What has been pretty rigorously examined are the expression of the genes that make up the electron transport chain. Both those genes that are encoded by the nucleus, which is what I presented today, and the handful of genes that are produced by the mitochondrial DNA, which I did not show data for today, and there's some technical reasons as to why quantifying the mitochondrial-generated ones in the data I presented today might not be coherent with the type of technique that we use in doing nuclear encoded is more interpretable.
But both nuclear and mitochondrial-encoded genes for the electron transport chain have been rigorously examined, both in vitro and in vivo, how they change in response to different types of perturbations to chronic changes in neuronal firing. So if you just do a short chain, so let's say you just put a little bit of TTX on or something that deprives the cell for a little bit of time of firing, actually the transcription and translation of these goes up.
But if you chronically reduce activity, they all go down, and the nuclear and the mitochondrial encoded ones do, and they do it consistently and coherently together. This has been shown for example in cell culture with TTX. This has been shown with monocular deprivation in in vivo animals, in both monkeys and rats. So Margaret Wong-Riley did a lot of this work. So those set of genes, the ones that we saw were most changed are the ones that have been best studied and most closely linked to changes in neuronal activity.

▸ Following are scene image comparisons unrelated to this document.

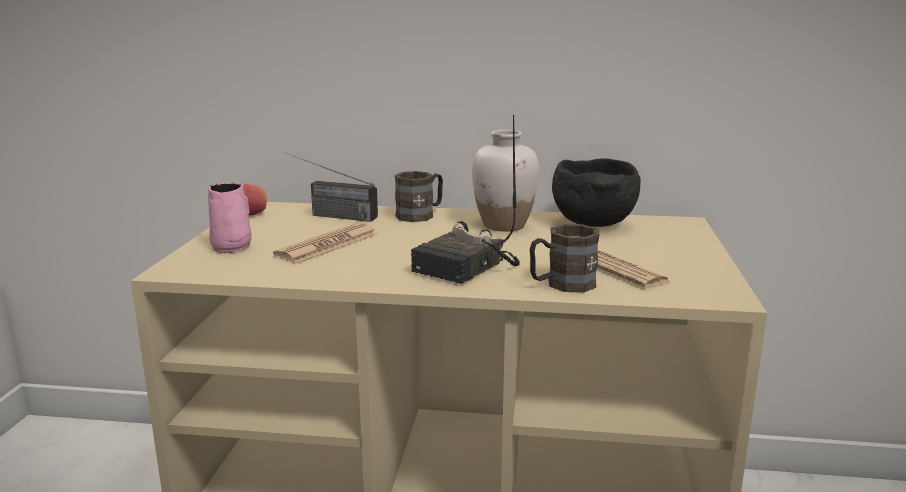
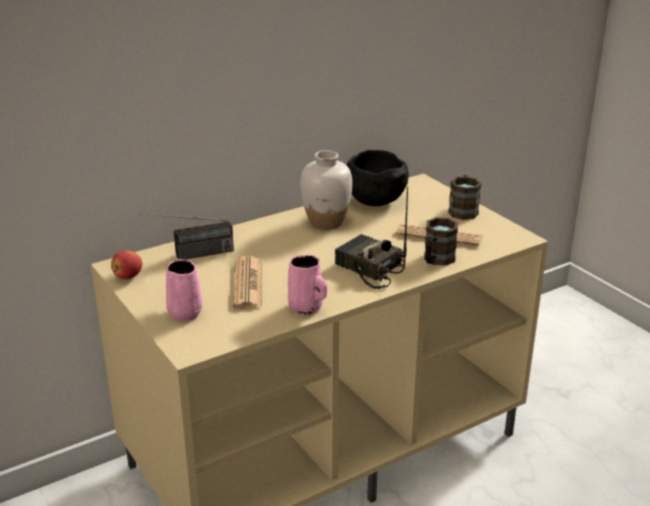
camera: 40 degrees left, 10 degrees up
brown mug [395,171,443,222] -> brown mug moved to [448,175,482,220]
radio [411,115,520,284] -> radio turned 135 degrees clockwise [335,187,408,289]
none -> pink mug [288,255,327,315]

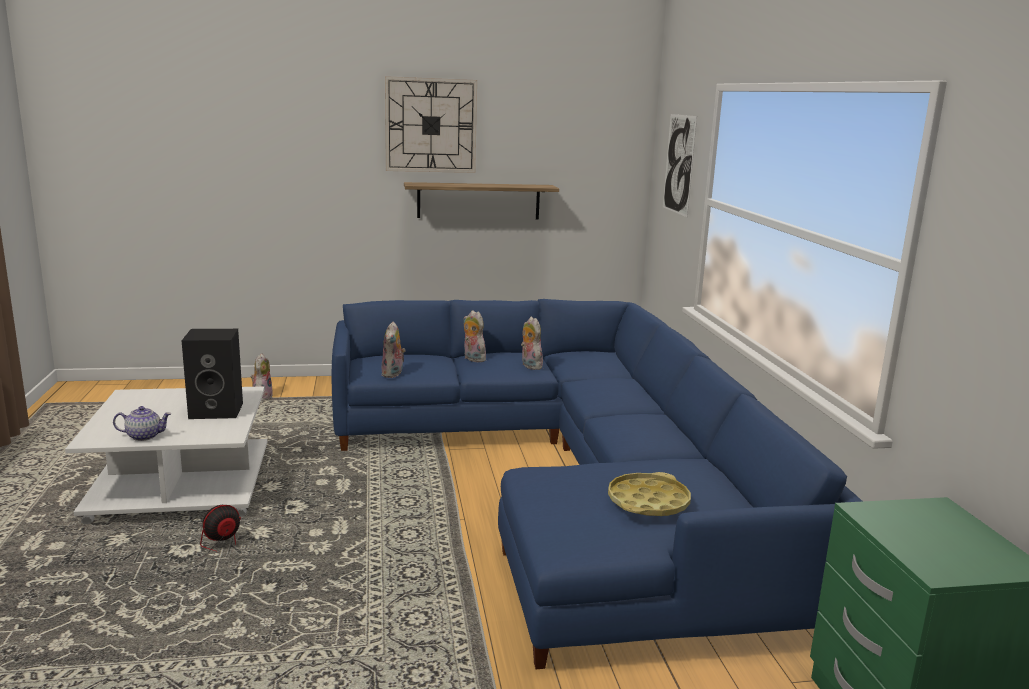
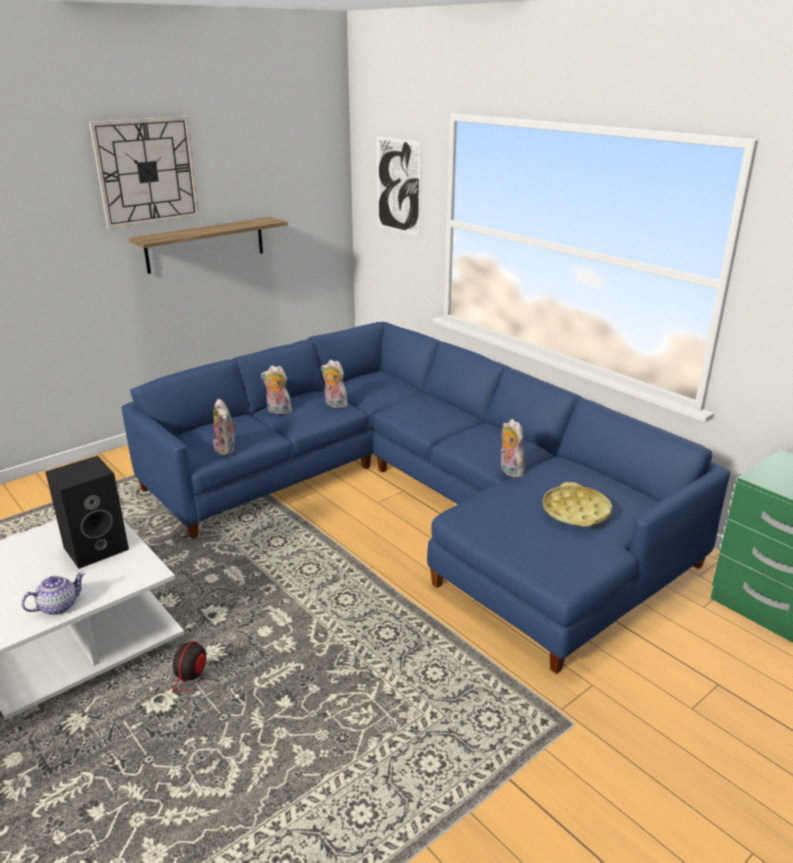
camera: 30 degrees left, 10 degrees up
plush toy [251,353,273,401] -> plush toy moved to [501,419,525,478]

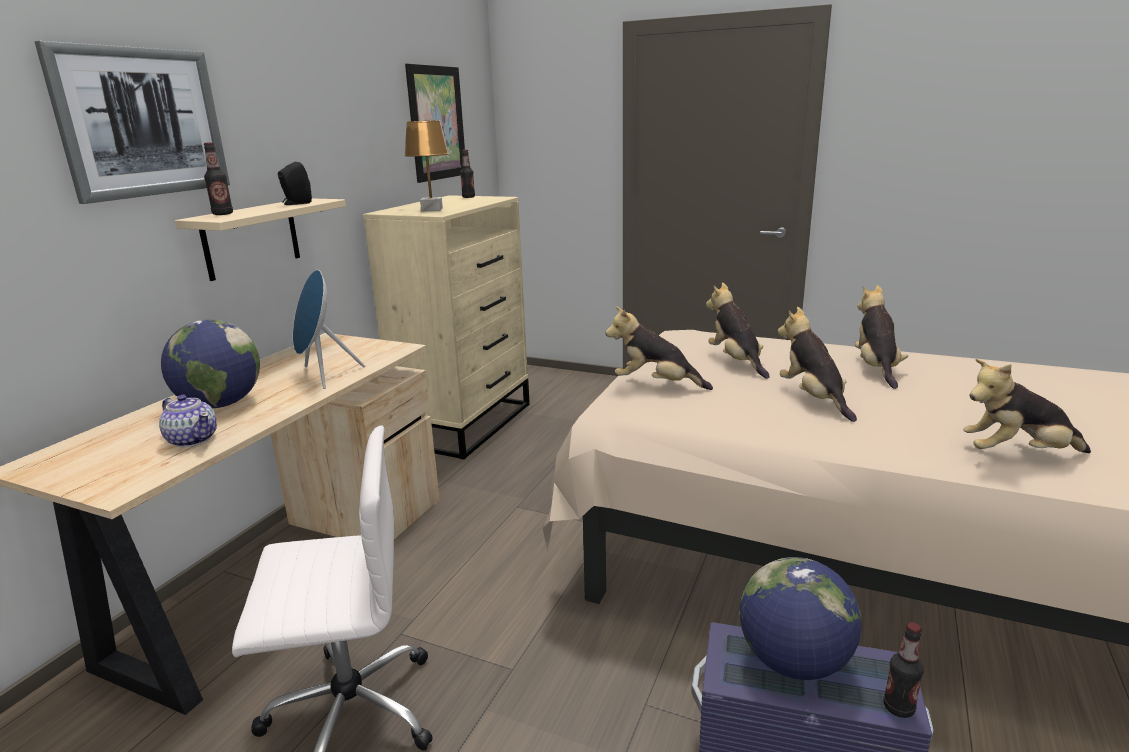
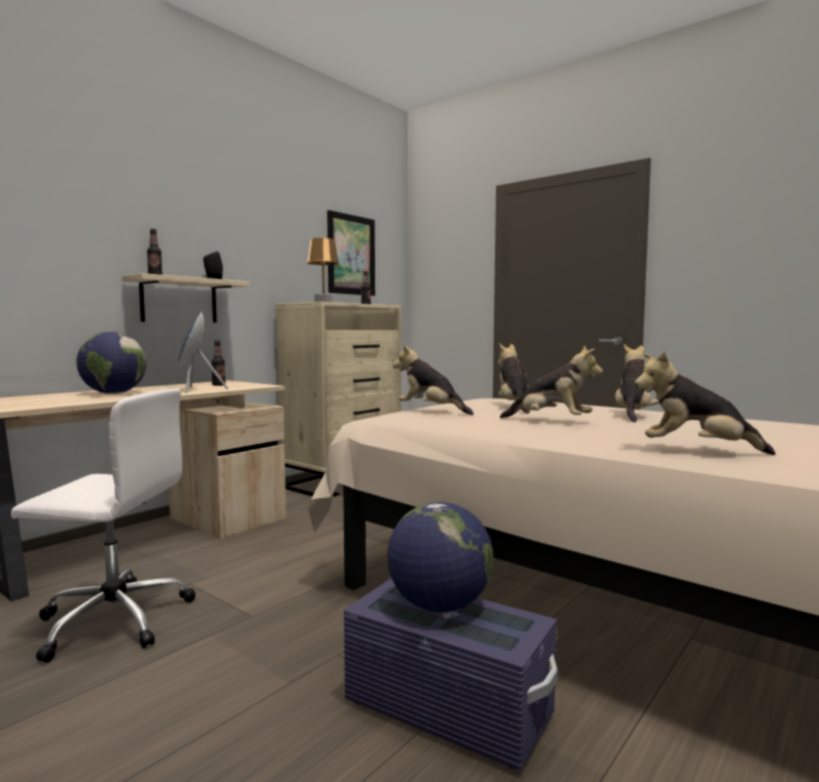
camera: 15 degrees right, 15 degrees down
picture [35,41,230,204] -> none
teapot [159,395,217,447] -> none
plush toy [778,307,857,422] -> plush toy turned 120 degrees clockwise [500,346,603,418]
bottle [884,622,924,718] -> bottle moved to [211,340,226,386]

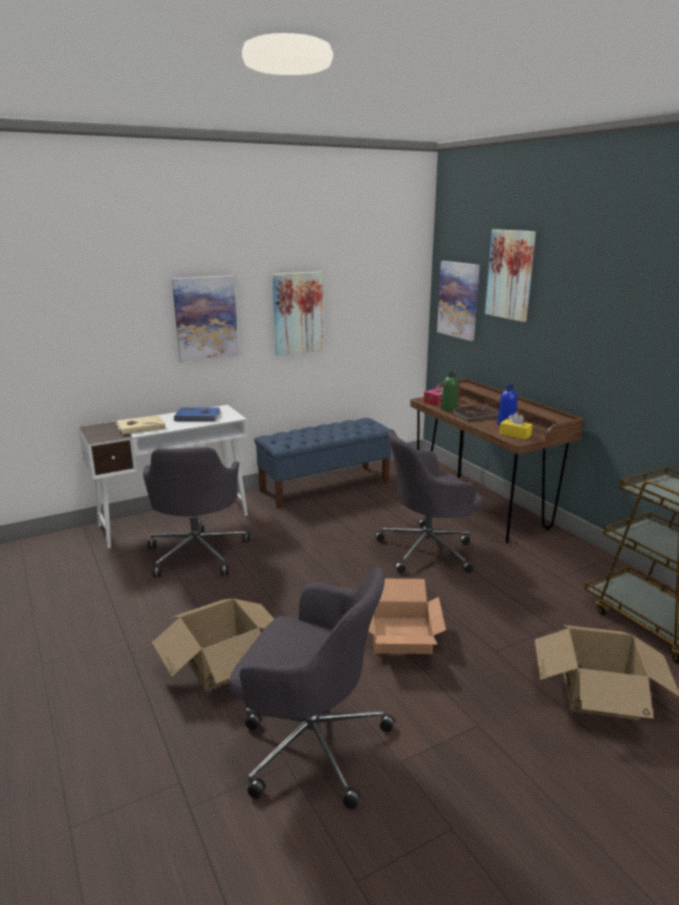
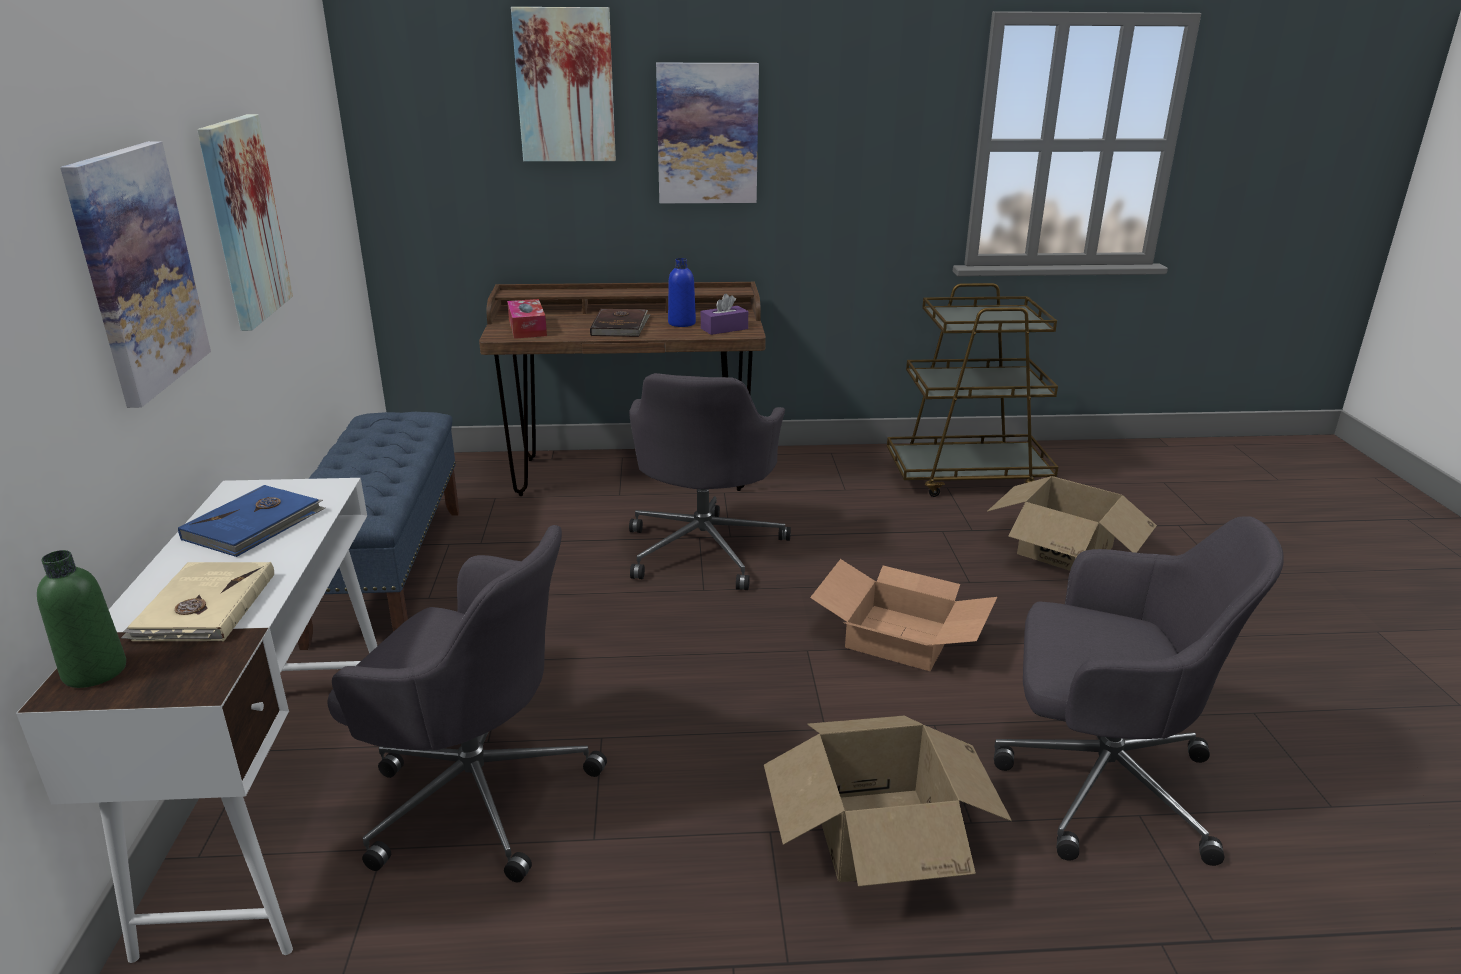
camera: 65 degrees left, 5 degrees up
grey office chair [229,568,395,809] -> grey office chair turned 60 degrees clockwise [994,516,1284,866]
picture [437,261,480,341] -> picture moved to [656,63,759,203]
green bottle [441,371,458,411] -> green bottle moved to [37,550,126,688]
yellow tissue box [499,412,532,440] -> purple tissue box [701,294,748,335]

JUDY FORD: Jill, I have a question, too. You said that the downregulation of energy production genes reflects a consequence of persistently lower neuronal firing in synaptic signaling, rather than frank mitochondrial oxidative phosphorylation. Do you therefore think that my idea of a ketogenic diet is not going to hit the target that I am hoping it will hit?
JILL GLAUSIER: I think this raises an important point, because there's still a lot of kind of mysteries about the ketogenic diet and its effects and what types of cells can be affected in specific ways in the brain. But I think to me the important part to answer that question is that there are many etiological pathways to a diagnosis of something that is in schizophrenia spectrum. What I presented today and most people have presented today are means and the average differences between groups of people. The subjects that I included are individuals that I would say have sort of idiopathic schizophrenia. I have no idea what caused it.
And I can't say that that necessarily means that the overall pattern of changes that I see in this large group of people completely reflects any given individual that I pull out. Schizophrenia has an incredibly heterogeneous clinical presentation, and there's many different ways to get to the same effect on a neuron. So there could be a subgroup of individuals and maybe it's the larger of the group that it is the synaptic mechanism.
But there might be a subgroup of individuals that have a mitochondrial etiology and it's the minority of the group, and maybe there's something specific or special about those subjects that we just haven't identified yet.
And then of course, that's totally different than individuals who have been diagnosed with a schizophrenia spectrum disorder for which we do have an idea of what the etiology might be. So 22q, NMDA encephalopathy, those types of things. So I think it's really important to keep in mind the heterogeneity of the disorder that seems to be present at literally every level of analysis and perspective of schizophrenia.
JUDY FORD: Thank you. With that, I am afraid we have run out of time. I want to thank everybody for a very exciting discussion and very exciting data and presenting it, sticking with us through all of this, and as we search for treatments and cures, and I'm very encouraged by what I'm hearing today.
So thank you very much. Please tune in tomorrow, same time, same place. See you then.